Trabalhei toda a minha vida com e para mulheres. Era muito jovem quando já tinha todos os ideais e causas do feminismo. Apesar de o feminismo ter mudado e de as pessoas não quererem usar a palavra, as causas continuam. Continua a haver muitas mulheres que estão submetidas e têm vidas miseráveis. Como mulher privilegiada que sou, porque tenho educação, saúde e recursos, posso ajudar. Então, sinto que a minha missão e a das mulheres como eu, sobretudo as mulheres mais velhas, que já criaram os seus filhos, é ajudar os seus irmãos no resto do mundo. Por isso concentrei-me nas mulheres e nas meninas com a Fundação [Isabel Allende, com sede nos EUA, fundada em 1996, em homenagem à filha Paula], angariando fundos. Por cada dólar que a filantropia investe em causas de mulheres, investe-se 20 dólares em programas para homens. Contudo, o dinheiro que se usa para ajudar as mulheres, ergue toda a família, ergue a aldeia, ergue a sociedade. É uma inversão muito importante.
Em que é que os seus livros a ajudaram?
Eu acredito que me ajudaram em tudo. Primeiro, a “Casa dos Espíritos” foi como uma tentativa de recuperar o Chile que eu tinha perdido depois da ditadura. Ajudou-me muito escrevê-lo porque pude recrear a memória que começava a perder-se enquanto estava no exílio. Escrevi “Paula”, quando a minha filha morreu, ainda jovem. Por sua vez, a dor não foi embora, mas pelo menos pude organizar o que se passou, contê-la em livro. Parece que antes de escrever o livro a dor invadia toda a minha vida e, depois, no processo de escrever e ordenar as recordações e os acontecimentos, pude geri-la melhor. Com isso, acredito que todos os meus livros provêm de uma experiência intensa e pessoal e quase sempre uma experiência muito dolorosa, ou uma paixão muito forte. Então, é uma verdadeira obsessão pela liberdade individual e também a liberdade colectiva, pela justiça. São coisas que sempre me apaixonaram. Então, são coisas que eu exorcizo com a escrita.
Uma escrita mais madura?
Mudei muito. Mas o mundo e a literatura também. Quando eu comecei a escrever, nos anos 80, era o boom da literatura latino-americana. Eram todos homens. E havia uma voz latino-americana. Isso já passou. Eu vivo em inglês. Vivo nos Estados Unidos, leio muita ficção americana. Influenciou-me porque mudou o meu estilo. Escrevo de uma forma muito mais directa, com frases mais curtas. Já não se usa o estilo demasiado barroco, que eu usava um pouco. Logo, creio que amadureci no sentido de que conheço melhor o ofício da escrita. Mas continuo a cometer muitos erros, continuo a ter muito medo de cada vez que começo um livro. Nunca me sinto segura, porque cada livro é diferente. E cada livro tem a sua forma de ser contado. Não serve a fórmula que aplicaste no livro anterior. Então existe essa angústia: serei capaz de escrevê-lo, ou não? E, também, a sensação de que há uma parte que é inspiração, outra parte que é trabalho, outra parte que é sorte. Sem a sorte, não sai.
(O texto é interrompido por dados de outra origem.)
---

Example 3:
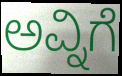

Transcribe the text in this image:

ಅವ್ನಿಗೆ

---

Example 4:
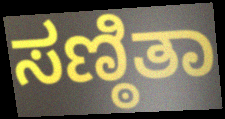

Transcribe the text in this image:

ಸಣ್ಠಿತಾ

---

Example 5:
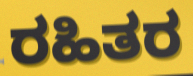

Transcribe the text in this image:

ರಹಿತರ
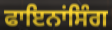
ਫਾਇਨਾਂਸਿੰਗ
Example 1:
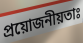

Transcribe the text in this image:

প্ৰয়োজনীয়তাঃ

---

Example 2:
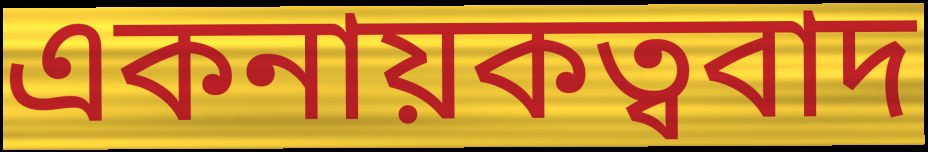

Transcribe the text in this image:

একনায়কত্ববাদ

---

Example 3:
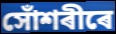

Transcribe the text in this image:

সোঁশৰীৰে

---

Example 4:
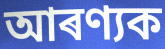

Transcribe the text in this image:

আৰণ্যক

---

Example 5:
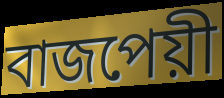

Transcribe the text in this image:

বাজপেয়ী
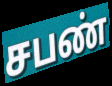
சபண்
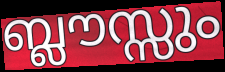
ബ്ലൗസ്സും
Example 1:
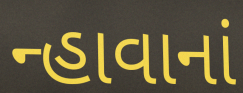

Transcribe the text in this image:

ન્હાવાનાં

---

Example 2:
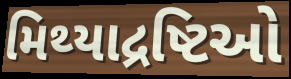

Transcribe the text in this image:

મિથ્યાદ્રષ્ટિઓ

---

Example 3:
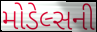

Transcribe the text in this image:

મોડેલ્સની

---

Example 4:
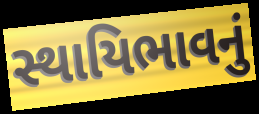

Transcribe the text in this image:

સ્થાયિભાવનું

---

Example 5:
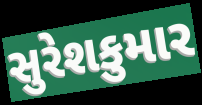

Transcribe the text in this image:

સુરેશકુમાર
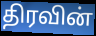
திரவின்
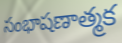
సంభాషణాత్మక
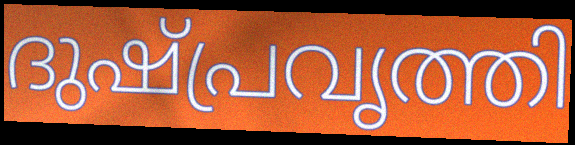
ദുഷ്പ്രവൃത്തി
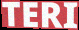
TERI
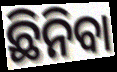
ଛିନିବା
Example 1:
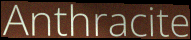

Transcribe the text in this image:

Anthracite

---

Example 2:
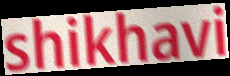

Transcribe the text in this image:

shikhavi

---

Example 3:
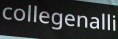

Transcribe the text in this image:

collegenalli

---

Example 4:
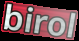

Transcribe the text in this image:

birol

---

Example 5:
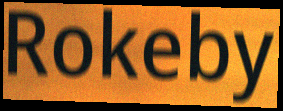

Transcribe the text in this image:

É considerada uma referência da literatura latino-americana. Os seus livros fluem como relatos vívidos. Onde começa e onde acaba a ficção?
O boom da literatura latino-americana deve-se à censura. No Chile, por exemplo, como a ditadura silenciava os jornais, tivemos de começar a escrever livros para falar sobre o que estava a acontecer e como nos sentíamos. A ficção pode ser uma ferramenta para contar a verdade.
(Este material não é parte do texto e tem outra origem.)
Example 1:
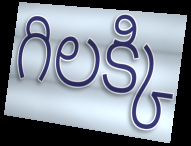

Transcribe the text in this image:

గిలక్కి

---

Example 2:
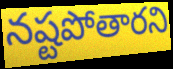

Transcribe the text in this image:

నష్టపోతారని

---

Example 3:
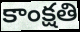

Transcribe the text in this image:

కాంక్షతి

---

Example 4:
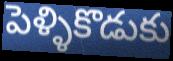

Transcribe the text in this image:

పెళ్ళికొడుకు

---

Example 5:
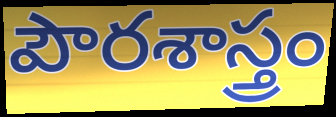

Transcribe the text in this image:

పౌరశాస్త్రం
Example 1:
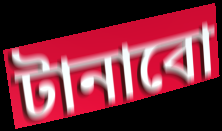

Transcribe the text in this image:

টানাবো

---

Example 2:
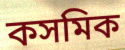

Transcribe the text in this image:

কসমিক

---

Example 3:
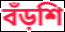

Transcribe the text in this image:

বঁড়শি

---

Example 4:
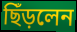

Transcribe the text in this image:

ছিঁড়লেন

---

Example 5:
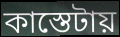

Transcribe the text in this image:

কাস্তেটায়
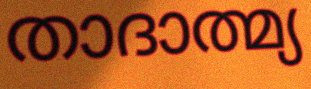
താദാത്മ്യ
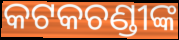
କଟକଚଣ୍ଡୀଙ୍କ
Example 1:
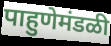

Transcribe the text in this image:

पाहुणेमंडळी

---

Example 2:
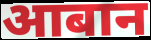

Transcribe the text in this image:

आबान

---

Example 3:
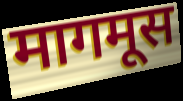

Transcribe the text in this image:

मागमूस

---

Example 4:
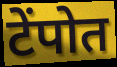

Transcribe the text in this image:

टेंपोत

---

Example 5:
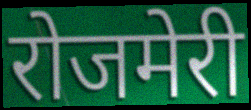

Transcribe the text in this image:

रोजमेरी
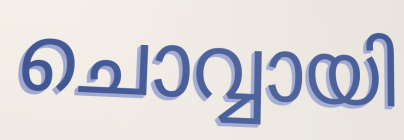
ചൊവ്വായി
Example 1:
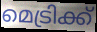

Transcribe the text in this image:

മെട്രിക്ക്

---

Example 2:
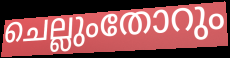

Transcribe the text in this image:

ചെല്ലുംതോറും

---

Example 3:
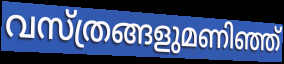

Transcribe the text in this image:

വസ്ത്രങ്ങളുമണിഞ്ഞ്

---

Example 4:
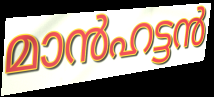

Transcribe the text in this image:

മാൻഹട്ടൻ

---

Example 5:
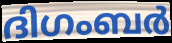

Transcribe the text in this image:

ദിഗംബർ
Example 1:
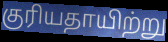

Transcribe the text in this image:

குரியதாயிற்று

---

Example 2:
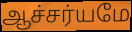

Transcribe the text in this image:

ஆச்சர்யமே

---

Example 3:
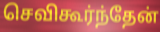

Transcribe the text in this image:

செவிகூர்ந்தேன்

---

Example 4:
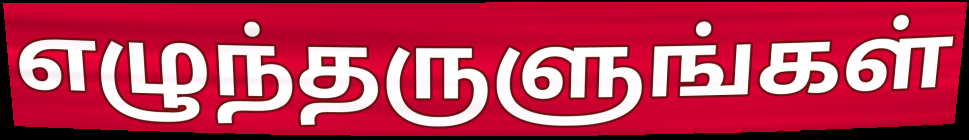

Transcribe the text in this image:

எழுந்தருளுங்கள்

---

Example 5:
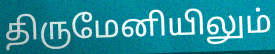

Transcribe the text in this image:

திருமேனியிலும்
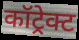
कॉट्रेक्ट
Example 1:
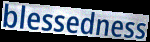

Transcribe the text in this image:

blessedness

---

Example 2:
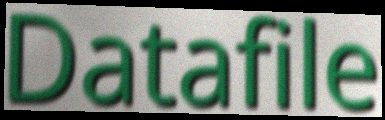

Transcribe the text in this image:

Datafile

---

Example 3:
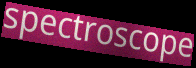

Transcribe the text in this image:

spectroscope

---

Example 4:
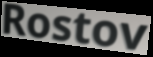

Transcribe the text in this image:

Rostov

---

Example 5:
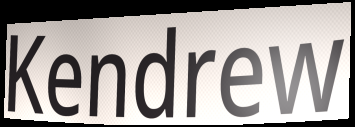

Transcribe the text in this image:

Kendrew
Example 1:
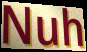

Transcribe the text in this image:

Nuh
E o novo romance falará de que realidade?
Com ele fecha-se um ciclo. Não vou começar a escrever mais a 8 de Janeiro, como fazia até aqui. Faço-o desde 1981. Na altura estava a viver na Venezuela e recebi um telefonema do meu avô que estava a morrer. Escrevi-lhe, nesse dia, uma carta que se tornou depois o meu primeiro romance. Mas estou numa fase em que preciso ficar mais relaxada, estou farta desta vida militar de entrevistas, autógrafos e viagens.